16/07/2013-14:18:18
RE: Aluminium, titane et béryllium
jys a écrit :une petite video démonstrative des modes propres de vibration d'une plaqueIllustration sympathique, qui ne manque pas de... sel
http://www.youtube.com/watch?v=wvJAgrUBF4w
c'est de la pure 2D de labo et cela laisse imaginer la complexité de la 3D sur calote sphérique avec bord suspendu et piece de phase...
La 'surpuissance' des ordinateurs actuels et les logiciels physiciens associés n'integrent pas la notion de 'musicalité'

Le calcul par éléments finis sur des pièces en 3D n'est pas nouveau ! Par exemple -- un exemple très classique de l'industrie -- est la prise en compte de l'élasticité de l'acier pour la résistance des pièces de tôlerie de voiture.

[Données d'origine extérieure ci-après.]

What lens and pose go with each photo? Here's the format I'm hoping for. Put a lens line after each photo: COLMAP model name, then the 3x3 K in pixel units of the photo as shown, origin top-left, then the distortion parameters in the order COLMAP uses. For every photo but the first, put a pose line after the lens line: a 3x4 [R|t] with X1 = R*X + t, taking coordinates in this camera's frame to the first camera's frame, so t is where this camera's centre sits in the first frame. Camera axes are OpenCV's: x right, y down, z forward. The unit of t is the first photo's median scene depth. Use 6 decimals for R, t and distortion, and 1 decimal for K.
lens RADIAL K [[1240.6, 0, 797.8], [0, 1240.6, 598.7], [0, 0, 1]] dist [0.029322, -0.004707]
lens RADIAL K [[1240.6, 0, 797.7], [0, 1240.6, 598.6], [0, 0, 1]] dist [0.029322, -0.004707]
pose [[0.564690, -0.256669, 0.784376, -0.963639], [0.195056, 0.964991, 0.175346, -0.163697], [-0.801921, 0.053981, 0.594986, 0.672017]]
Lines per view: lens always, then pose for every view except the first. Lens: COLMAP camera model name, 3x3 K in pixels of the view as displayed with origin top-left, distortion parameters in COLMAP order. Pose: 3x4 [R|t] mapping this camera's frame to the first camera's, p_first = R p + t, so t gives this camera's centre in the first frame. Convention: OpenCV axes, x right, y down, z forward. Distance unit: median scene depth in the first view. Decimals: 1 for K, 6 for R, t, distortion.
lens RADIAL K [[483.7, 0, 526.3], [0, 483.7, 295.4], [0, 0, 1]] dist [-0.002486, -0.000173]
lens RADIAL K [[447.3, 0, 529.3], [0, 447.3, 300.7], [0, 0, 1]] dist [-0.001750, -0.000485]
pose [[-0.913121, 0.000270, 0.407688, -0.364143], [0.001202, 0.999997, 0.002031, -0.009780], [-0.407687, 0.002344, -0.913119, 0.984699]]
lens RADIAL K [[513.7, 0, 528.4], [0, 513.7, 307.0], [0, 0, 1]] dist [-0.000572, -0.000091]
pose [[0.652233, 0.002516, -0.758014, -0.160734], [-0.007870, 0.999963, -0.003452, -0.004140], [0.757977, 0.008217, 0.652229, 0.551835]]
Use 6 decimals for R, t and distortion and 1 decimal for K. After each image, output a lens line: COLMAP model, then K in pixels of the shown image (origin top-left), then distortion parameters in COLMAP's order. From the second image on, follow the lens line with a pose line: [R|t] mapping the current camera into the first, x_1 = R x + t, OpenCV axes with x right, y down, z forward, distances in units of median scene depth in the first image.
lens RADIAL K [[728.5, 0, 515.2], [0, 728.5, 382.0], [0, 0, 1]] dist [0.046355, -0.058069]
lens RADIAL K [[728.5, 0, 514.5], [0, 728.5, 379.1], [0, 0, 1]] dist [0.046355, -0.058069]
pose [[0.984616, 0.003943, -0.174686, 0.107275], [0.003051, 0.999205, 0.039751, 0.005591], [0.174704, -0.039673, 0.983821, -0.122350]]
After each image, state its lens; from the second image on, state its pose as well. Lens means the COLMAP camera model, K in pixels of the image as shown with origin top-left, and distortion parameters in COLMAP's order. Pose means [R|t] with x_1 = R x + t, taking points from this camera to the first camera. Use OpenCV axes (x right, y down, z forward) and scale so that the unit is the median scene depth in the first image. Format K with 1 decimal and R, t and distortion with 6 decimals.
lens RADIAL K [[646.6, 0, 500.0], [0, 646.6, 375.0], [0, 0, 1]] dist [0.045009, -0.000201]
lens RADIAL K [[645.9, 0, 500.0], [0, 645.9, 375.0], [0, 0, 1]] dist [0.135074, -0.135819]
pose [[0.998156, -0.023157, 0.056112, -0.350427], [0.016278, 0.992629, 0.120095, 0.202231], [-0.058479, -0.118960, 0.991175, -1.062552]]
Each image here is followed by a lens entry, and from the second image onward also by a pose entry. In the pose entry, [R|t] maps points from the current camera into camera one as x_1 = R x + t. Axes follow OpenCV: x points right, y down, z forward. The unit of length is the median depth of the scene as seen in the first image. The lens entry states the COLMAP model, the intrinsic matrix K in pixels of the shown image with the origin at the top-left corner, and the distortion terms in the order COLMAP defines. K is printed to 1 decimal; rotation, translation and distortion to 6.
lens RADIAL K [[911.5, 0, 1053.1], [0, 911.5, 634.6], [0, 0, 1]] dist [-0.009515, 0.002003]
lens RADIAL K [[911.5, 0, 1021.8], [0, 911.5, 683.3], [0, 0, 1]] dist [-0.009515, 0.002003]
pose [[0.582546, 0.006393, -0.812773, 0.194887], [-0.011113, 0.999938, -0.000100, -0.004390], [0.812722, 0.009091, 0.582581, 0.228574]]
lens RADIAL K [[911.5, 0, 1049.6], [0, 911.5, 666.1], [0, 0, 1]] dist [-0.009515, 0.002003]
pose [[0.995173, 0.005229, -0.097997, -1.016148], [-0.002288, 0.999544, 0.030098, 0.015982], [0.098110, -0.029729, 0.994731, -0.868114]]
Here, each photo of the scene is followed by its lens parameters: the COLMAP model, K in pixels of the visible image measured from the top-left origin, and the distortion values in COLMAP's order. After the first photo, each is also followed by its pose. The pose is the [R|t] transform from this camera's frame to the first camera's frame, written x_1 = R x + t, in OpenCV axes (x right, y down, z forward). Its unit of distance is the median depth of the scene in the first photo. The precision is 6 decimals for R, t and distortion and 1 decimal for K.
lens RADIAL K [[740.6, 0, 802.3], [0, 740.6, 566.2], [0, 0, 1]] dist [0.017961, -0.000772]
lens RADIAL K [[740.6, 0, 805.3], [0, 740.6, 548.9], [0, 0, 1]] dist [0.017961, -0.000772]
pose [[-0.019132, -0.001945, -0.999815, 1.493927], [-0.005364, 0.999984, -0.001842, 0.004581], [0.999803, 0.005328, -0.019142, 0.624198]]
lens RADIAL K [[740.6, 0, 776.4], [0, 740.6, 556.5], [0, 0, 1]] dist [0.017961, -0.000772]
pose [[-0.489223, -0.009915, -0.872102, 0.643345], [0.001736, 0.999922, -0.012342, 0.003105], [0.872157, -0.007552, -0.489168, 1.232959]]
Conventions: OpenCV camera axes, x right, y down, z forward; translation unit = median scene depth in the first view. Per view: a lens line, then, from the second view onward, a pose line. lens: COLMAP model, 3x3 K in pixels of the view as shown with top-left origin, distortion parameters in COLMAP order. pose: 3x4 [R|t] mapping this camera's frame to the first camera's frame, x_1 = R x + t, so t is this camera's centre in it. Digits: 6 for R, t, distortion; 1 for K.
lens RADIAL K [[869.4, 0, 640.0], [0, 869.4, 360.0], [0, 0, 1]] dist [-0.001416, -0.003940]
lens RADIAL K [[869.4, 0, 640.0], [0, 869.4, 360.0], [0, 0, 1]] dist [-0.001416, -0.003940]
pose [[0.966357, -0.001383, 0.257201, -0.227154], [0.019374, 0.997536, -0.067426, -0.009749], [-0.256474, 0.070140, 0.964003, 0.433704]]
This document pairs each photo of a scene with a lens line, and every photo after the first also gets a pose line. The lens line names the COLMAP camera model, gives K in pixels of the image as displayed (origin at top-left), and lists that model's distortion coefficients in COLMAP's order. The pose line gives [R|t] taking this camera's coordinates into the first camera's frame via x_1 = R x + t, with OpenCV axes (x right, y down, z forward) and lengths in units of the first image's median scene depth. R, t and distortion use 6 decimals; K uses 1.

" 'musicalité' " ??? Que je sache, ce terme est un terme marketing non défini. Disons, plus simplement, que, in fine, l'instrument de mesure est nos oreilles et notre cerveau !
jys a écrit :C'est la part dédiée au concepteur du transducteur, et c'est bien mieux comme çà...Quel est le rapport entre la nécessité de mesures des non linéarités et la conception du matos ? Tout simplement, aucun !
jys a écrit :Al versus Ti versus Be, Heureusement nous avons ici des amis qui les écoutent et commentent leur ressenti...Rien ne permet d'affirmer que des mesures de non linéarités (harmoniques, intermodulations) ne corroboreraient pas ces écoutes.
jys a écrit :Il est totalement illusoire de mettre en évidence ce genre de subtilité avec des microphones (fussent-ils de chez BK) et des logiciels d'analyse aussi performant qu'ils soientLorsque l'on fait une mesure de non linéarité, il est clair qu'il faut s'affranchir des non linéarités que pourrait apporter le banc de mesure. C'est une difficulté. Certainement pas insurmontable. Par exemple, en éloignant le micro de mesure de l'enceinte, l'on réduit les non linéarités dûes à ce microphone, tout en réduisant certes la dynamique de mesure (*), mais faut-il une grande dynamique de mesure ? Cela m'étonnerait. Je ne pense pas qu'un haut-parleur soit un composant très linéaire.
Thierry
(*) dans une moindre mesure. Avec de l'intermodulation d'ordre 3, pour 1 dB perdu en niveau donc en dynamique de mesure, l'on gagne 3 dB en terme de niveaux de produits d'intermodulation dûs au microphone, en théorie. En pratique, gagner moins de 2,5 dB m'étonnerait beaucoup... Et, de toutes façons, moins il y aurait à gagner, moins le problème se poserait, en fait !
J'aime mille sons... alors j'ai mis le son.